July 15th, 2026

When a cell becomes senescent, it ceases replication, grows in size, and devotes its energies to secreting a potent mix of pro-growth, pro-inflammatory signals. Cellular senescence serves useful purposes in embryonic development, wound healing, and suppression of cancer. It also marks the Hayflick limit on replication of somatic cells; a somatic cell either undergoes programmed cell death or becomes senescent on reaching the Hayflick limit. In those scenarios, the senescent cells are destroyed by the immune system shortly after serving their purpose. Unfortunately, the aging immune system becomes ever less capable of efficiently clearing senescent cells, and senescent cells begin to accumulate. Their signaling becomes harmful when sustained over the long term, disruptive to tissue structure and function. This is an important component of degenerative aging.

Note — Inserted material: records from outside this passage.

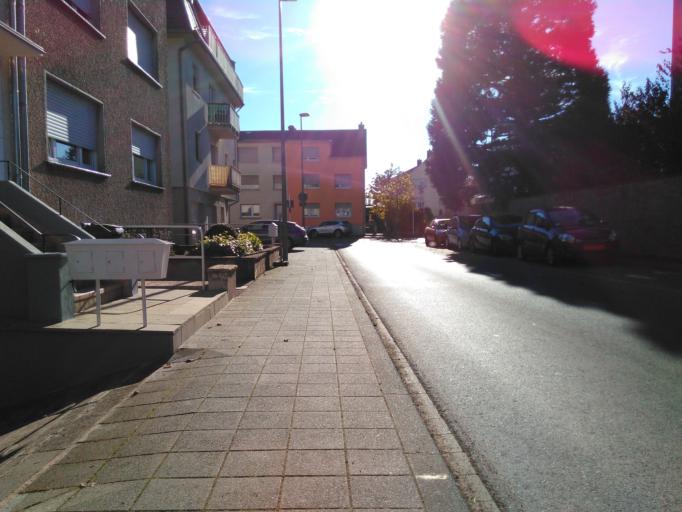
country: LU
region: Luxembourg
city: Belvaux
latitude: 49.5078
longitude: 5.9274
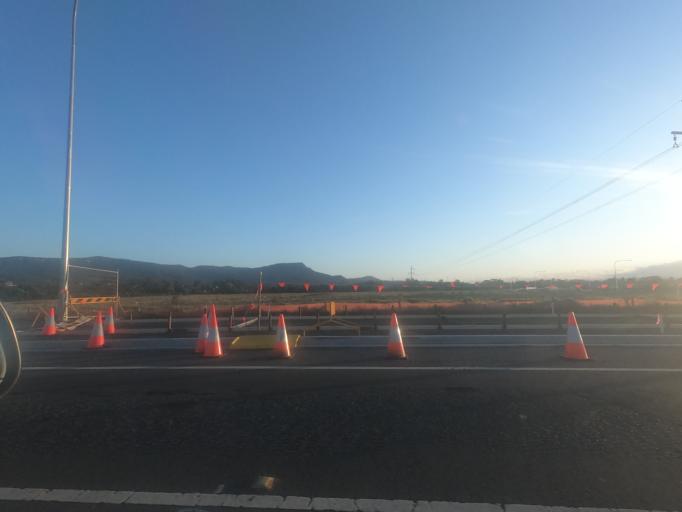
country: AU
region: New South Wales
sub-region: Wollongong
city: Dapto
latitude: -34.4986
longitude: 150.7799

Senescence is a highly heterogeneous phenotype, and this heterogeneity arises from several layers of biological diversity. Different cell types may vary in their susceptibility to enter senescence and in the molecular pathways they activate upon entering this state, in addition to the core cell-cycle arrest machinery. This context-dependent variability is pronounced, such that senescent cells do not share a universal molecular signature, necessitating the use of multiple markers for their accurate identification. Microenvironmental conditions, including inflammatory cues, extracellular matrix composition, oxygen levels, and immune context, further shape the senescence response and senescence-associated secretory phenotype (SASP). Moreover, distinct senescence-inducing stimuli may engage overlapping but not identical signaling networks, leading to variation in gene-expression profiles, metabolic changes, and secretory programs. Together, these factors can create a spectrum of senescent cell phenotypes that differ in their impact on tissue physiology.